Legislators on both sides of the aisle expressed alarm during the meeting, as you can see in this short clip from the meeting:
Rep. Bert Jones (R-Rockingham) said, “I believe these are staggering numbers.” Rep. Tim Moore (R-Cleveland) suggested that the number of voters voting in two states in the same election was probably much higher, because the crosschecking didn’t access voter rolls in every state. He told Kim Strach, SBOE Director, that this was probably just the “tip of the iceberg,” and “I would submit to you, if you follow the basic math and trend these numbers are probably higher.” Rep. Annie Mobley (D-Hertford) said, “These numbers are appalling to me.”
The preliminary findings indicate that:
- 765 voters with an exact match of first and last name, DOB and last four digits of SSN were registered in N.C. and another state and voted in N.C. and the other state in the 2012 general election.
- 35,750* voters with the same first and last name and DOB were registered in N.C. and another state and voted in both states in the 2012 general election.
- 155,692 voters with the same first and last name, DOB and last four digits of SSN were registered in N.C. and another state – and the latest date of registration or voter activity did not take place within N.C.
As Moore pointed out, given that only 28 states participate in the interstate crosscheck, it is reasonable to believe that the numbers for potential voter fraud would be much higher if all 50 states participated in the program. Populous states such as Florida, Texas, California and New York are among the 22 states that did not participate in the 2014 crosscheck.
Moreover, Strach reported that, during an audit of death records from the Department of Health and Human Services, the Board discovered:
- 50,000 new death records that had not previously been provided to the State Board of Elections.
- 13,416 deceased voters on the voter rolls in October 2013.
- 81 deceased voters that had voter activity after they died.

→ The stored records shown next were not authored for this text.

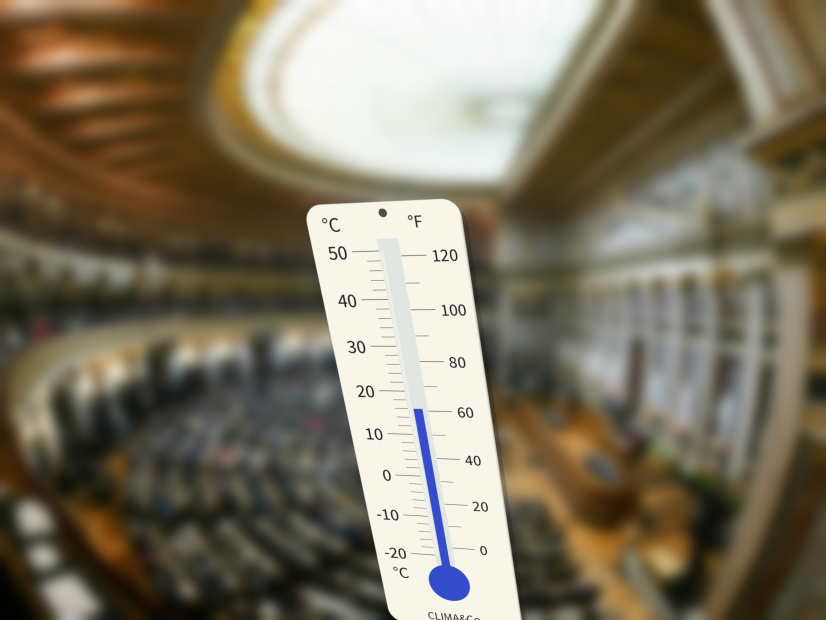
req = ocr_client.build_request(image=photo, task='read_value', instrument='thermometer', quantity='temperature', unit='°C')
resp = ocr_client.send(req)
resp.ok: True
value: 16 °C
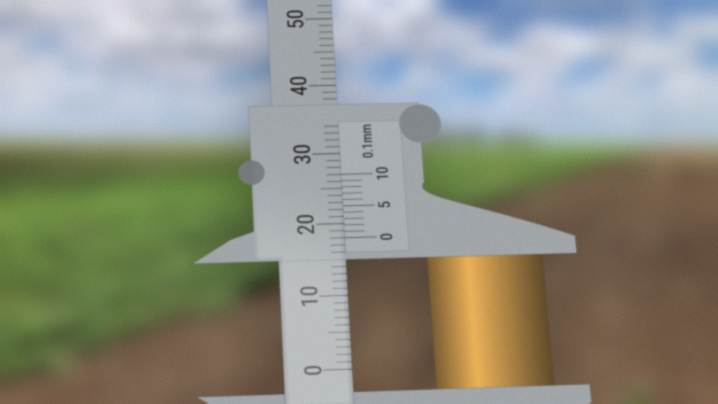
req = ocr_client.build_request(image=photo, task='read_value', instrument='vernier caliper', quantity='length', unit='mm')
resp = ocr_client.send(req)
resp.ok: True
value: 18.0 mm
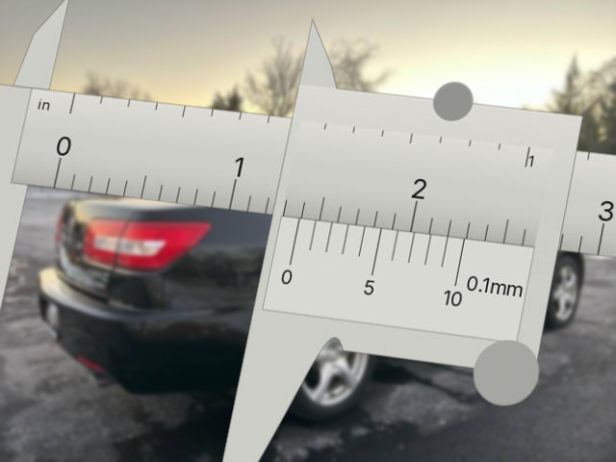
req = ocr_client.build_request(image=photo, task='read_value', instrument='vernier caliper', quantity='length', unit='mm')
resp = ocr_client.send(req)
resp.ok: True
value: 13.9 mm
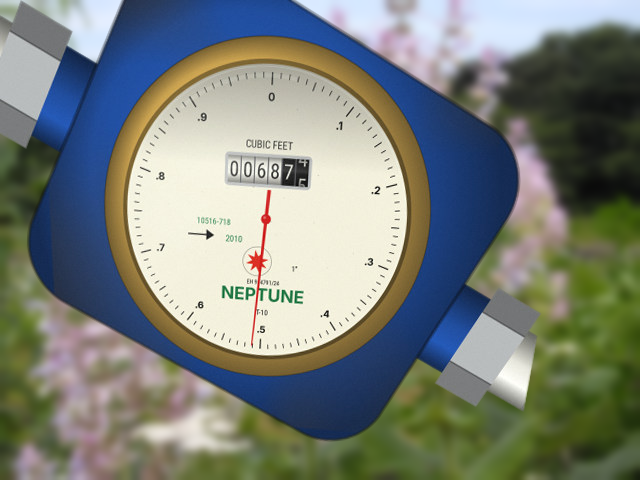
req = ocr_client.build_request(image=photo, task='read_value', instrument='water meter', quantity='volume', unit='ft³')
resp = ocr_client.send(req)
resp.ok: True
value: 6874.51 ft³
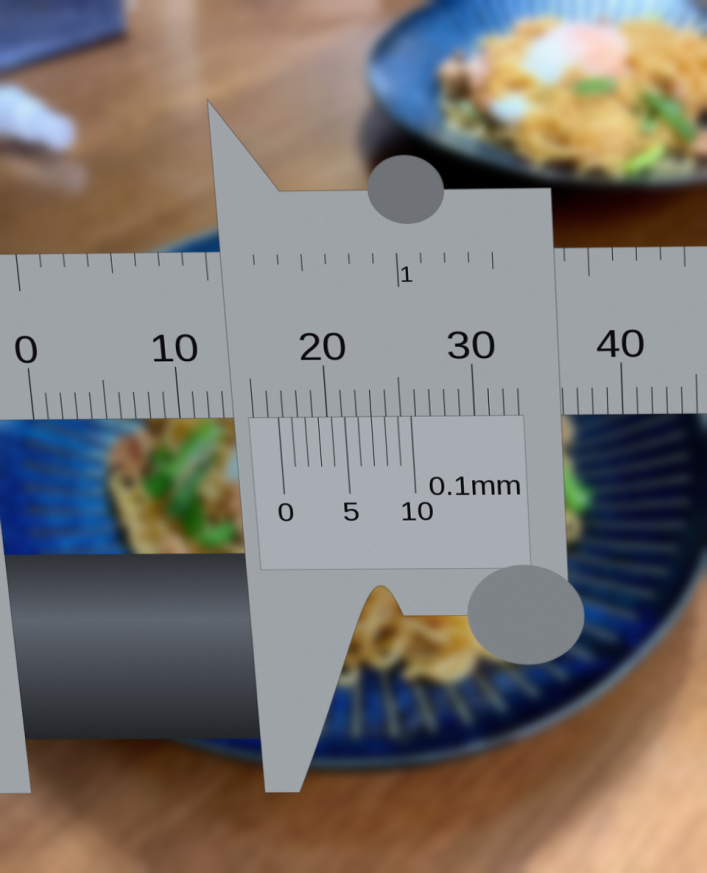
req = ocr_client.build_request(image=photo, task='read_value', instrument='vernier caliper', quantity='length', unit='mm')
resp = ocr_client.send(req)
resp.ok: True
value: 16.7 mm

There is no cost to participate in the crosscheck program. States must only sign a memorandum of understanding and assign two staff members to “participate in annual conference call and email, pull and transmit the data in January of every year, receive and process crosscheck results and work with local elections officials to respond for requests of addresses, signatures, etc.” The findings raise the question of why North Carolina didn’t join this program much earlier.

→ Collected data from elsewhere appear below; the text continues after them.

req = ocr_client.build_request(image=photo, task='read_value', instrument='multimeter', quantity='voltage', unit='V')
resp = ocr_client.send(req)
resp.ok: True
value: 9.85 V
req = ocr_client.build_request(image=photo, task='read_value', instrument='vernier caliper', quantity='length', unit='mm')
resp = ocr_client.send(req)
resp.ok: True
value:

In addition to voter fraud, these figures show massive irregularities with voter registration. Panel member Rep. Harry Warren (R-Rowan) commented on criticism of the VIVA legislation that “this was a solution looking for a problem.” The report, Warren said, “does clearly – clearly – indicate there is a problem, and that VIVA addresses the problem.”
*The Kansas Secretary of State’s Office told Civitas this number includes voter data from states that do not include the Social Security numbers.